BRIEF >> Lay out every line of text from all of the records below as a numbered list, skipping any blank lines. Leave the pictures out of the answer.

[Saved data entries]

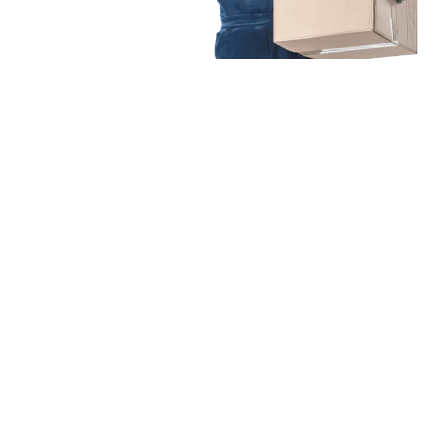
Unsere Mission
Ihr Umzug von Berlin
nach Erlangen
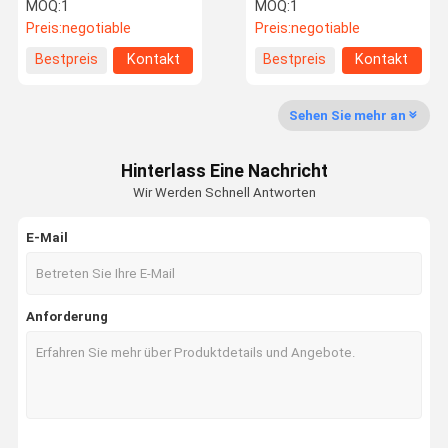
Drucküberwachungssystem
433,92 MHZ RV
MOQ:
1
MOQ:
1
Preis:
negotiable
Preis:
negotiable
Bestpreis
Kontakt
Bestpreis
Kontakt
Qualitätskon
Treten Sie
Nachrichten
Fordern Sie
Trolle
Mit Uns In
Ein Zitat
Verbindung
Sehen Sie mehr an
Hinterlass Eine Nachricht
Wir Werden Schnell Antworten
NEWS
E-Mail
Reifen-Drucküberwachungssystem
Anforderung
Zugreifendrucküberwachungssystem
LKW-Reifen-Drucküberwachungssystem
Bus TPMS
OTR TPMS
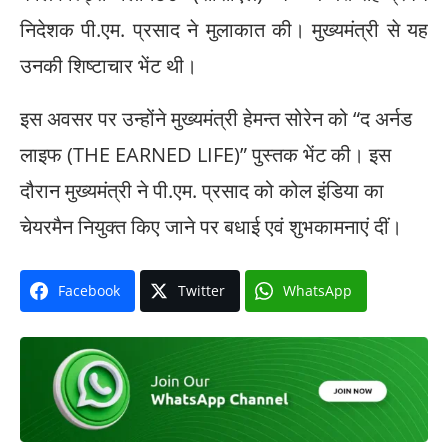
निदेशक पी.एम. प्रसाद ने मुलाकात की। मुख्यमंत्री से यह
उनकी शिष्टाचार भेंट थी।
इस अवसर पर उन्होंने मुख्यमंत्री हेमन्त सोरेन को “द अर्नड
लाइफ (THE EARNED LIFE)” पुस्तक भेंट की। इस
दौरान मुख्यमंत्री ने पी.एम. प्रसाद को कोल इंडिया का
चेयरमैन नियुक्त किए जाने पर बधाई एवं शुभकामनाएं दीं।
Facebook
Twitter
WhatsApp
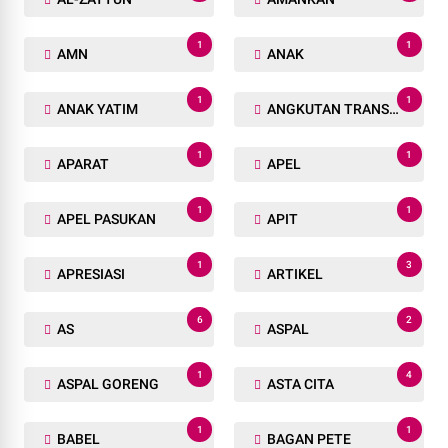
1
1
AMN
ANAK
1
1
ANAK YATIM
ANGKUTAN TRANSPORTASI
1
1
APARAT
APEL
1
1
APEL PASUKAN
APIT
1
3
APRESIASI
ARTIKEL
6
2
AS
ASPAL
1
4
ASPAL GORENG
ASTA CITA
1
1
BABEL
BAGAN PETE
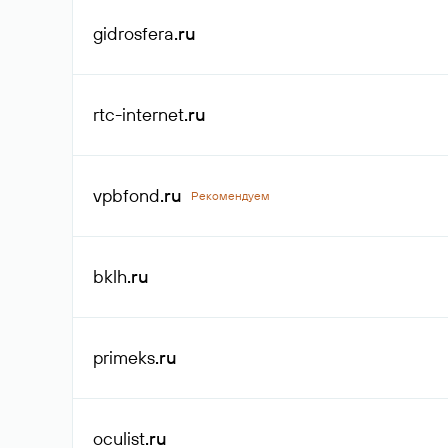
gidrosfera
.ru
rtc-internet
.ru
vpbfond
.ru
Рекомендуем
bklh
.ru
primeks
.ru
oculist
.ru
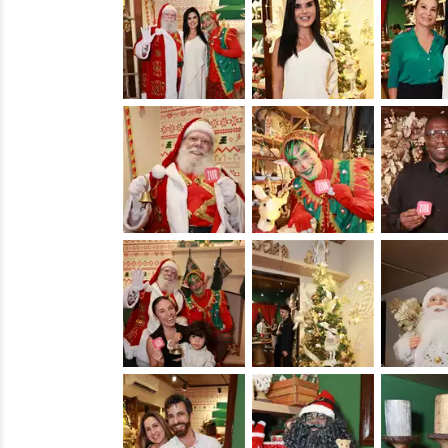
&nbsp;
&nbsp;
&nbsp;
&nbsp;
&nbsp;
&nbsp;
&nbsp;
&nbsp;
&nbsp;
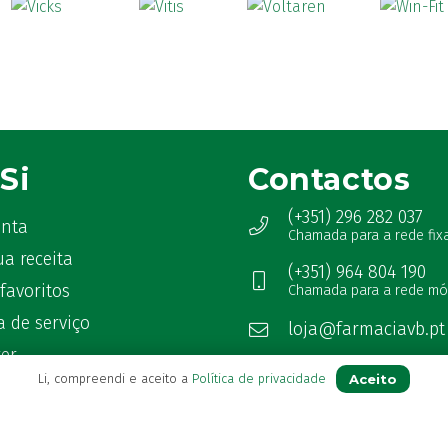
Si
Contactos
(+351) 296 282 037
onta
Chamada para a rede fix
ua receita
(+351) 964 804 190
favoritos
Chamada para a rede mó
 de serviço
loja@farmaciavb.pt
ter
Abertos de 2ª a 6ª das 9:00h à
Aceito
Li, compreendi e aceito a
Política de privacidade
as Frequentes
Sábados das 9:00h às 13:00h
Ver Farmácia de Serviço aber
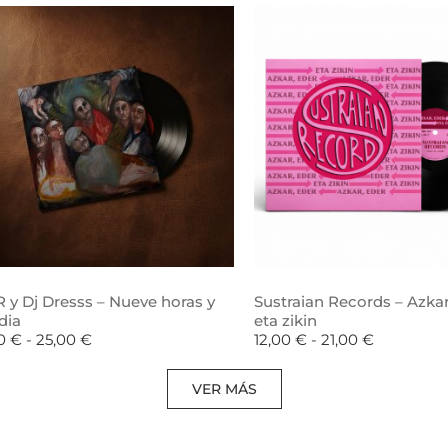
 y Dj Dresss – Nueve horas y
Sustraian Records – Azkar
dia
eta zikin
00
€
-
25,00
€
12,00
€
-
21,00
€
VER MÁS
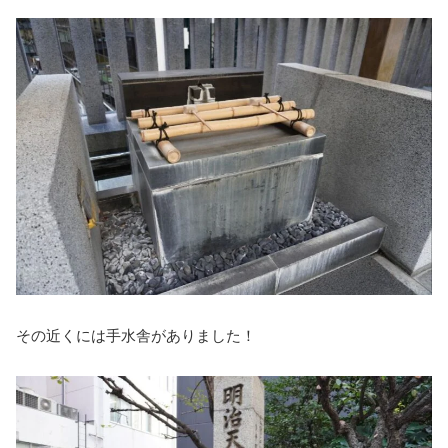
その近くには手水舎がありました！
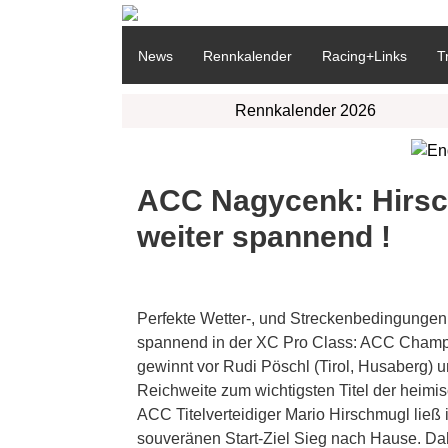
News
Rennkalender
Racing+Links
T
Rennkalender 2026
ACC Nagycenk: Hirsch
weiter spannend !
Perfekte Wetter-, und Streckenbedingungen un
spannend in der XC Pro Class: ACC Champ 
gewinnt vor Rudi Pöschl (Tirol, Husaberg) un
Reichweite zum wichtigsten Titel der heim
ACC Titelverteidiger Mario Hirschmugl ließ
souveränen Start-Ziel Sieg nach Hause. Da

REPLY TO THE EXERCISE >>
1. Unsere Mission
2. Ihr Umzug von Berlin
3. nach Erlangen
4. Drucküberwachungssystem
5. 433,92 MHZ RV
6. MOQ:
7. 1
8. MOQ:
9. 1
10. Preis:
11. negotiable
12. Preis:
13. negotiable
14. Bestpreis
15. Kontakt
16. Bestpreis
17. Kontakt
18. Qualitätskon
19. Treten Sie
20. Nachrichten
21. Fordern Sie
22. Trolle
23. Mit Uns In
24. Ein Zitat
25. Verbindung
26. Sehen Sie mehr an
27. Hinterlass Eine Nachricht
28. Wir Werden Schnell Antworten
29. NEWS
30. E-Mail
31. Reifen-Drucküberwachungssystem
32. Anforderung
33. Zugreifendrucküberwachungssystem
34. LKW-Reifen-Drucküberwachungssystem
35. Bus TPMS
36. OTR TPMS
37. निदेशक पी.एम. प्रसाद ने मुलाकात की। मुख्यमंत्री से यह
38. उनकी शिष्टाचार भेंट थी।
39. इस अवसर पर उन्होंने मुख्यमंत्री हेमन्त सोरेन को “द अर्नड
40. लाइफ (THE EARNED LIFE)” पुस्तक भेंट की। इस
41. दौरान मुख्यमंत्री ने पी.एम. प्रसाद को कोल इंडिया का
42. चेयरमैन नियुक्त किए जाने पर बधाई एवं शुभकामनाएं दीं।
43. Facebook
44. Twitter
45. WhatsApp
46. 1
47. 1
48. AMN
49. ANAK
50. 1
51. 1
52. ANAK YATIM
53. ANGKUTAN TRANSPORTASI
54. 1
55. 1
56. APARAT
57. APEL
58. 1
59. 1
60. APEL PASUKAN
61. APIT
62. 1
63. 3
64. APRESIASI
65. ARTIKEL
66. 6
67. 2
68. AS
69. ASPAL
70. 1
71. 4
72. ASPAL GORENG
73. ASTA CITA
74. 1
75. 1
76. BABEL
77. BAGAN PETE
78. gidrosfera
79. .ru
80. rtc-internet
81. .ru
82. vpbfond
83. .ru
84. Рекомендуем
85. bklh
86. .ru
87. primeks
88. .ru
89. oculist
90. .ru
91. &nbsp;
92. &nbsp;
93. &nbsp;
94. &nbsp;
95. &nbsp;
96. &nbsp;
97. &nbsp;
98. &nbsp;
99. &nbsp;
100. Si
101. Contactos
102. (+351) 296 282 037
103. onta
104. Chamada para a rede fix
105. ua receita
106. (+351) 964 804 190
107. favoritos
108. Chamada para a rede mó
109.  de serviço
110. loja@farmaciavb.pt
111. ter
112. Abertos de 2ª a 6ª das 9:00h à
113. Aceito
114. Li, compreendi e aceito a
115. Política de privacidade
116. as Frequentes
117. Sábados das 9:00h às 13:00h
118. Ver Farmácia de Serviço aber
119.  y Dj Dresss – Nueve horas y
120. Sustraian Records – Azkar
121. dia
122. eta zikin
123. 00
124. €
125. -
126. 25,00
127. €
128. 12,00
129. €
130. -
131. 21,00
132. €
133. VER MÁS
134. その近くには手水舎がありました！
135. News
136. Rennkalender
137. Racing+Links
138. T
139. Rennkalender 2026
140. ACC Nagycenk: Hirsch
141. weiter spannend !
142. Perfekte Wetter-, und Streckenbedingungen un
143. spannend in der XC Pro Class: ACC Champ 
144. gewinnt vor Rudi Pöschl (Tirol, Husaberg) un
145. Reichweite zum wichtigsten Titel der heim
146. ACC Titelverteidiger Mario Hirschmugl ließ
147. souveränen Start-Ziel Sieg nach Hause. Da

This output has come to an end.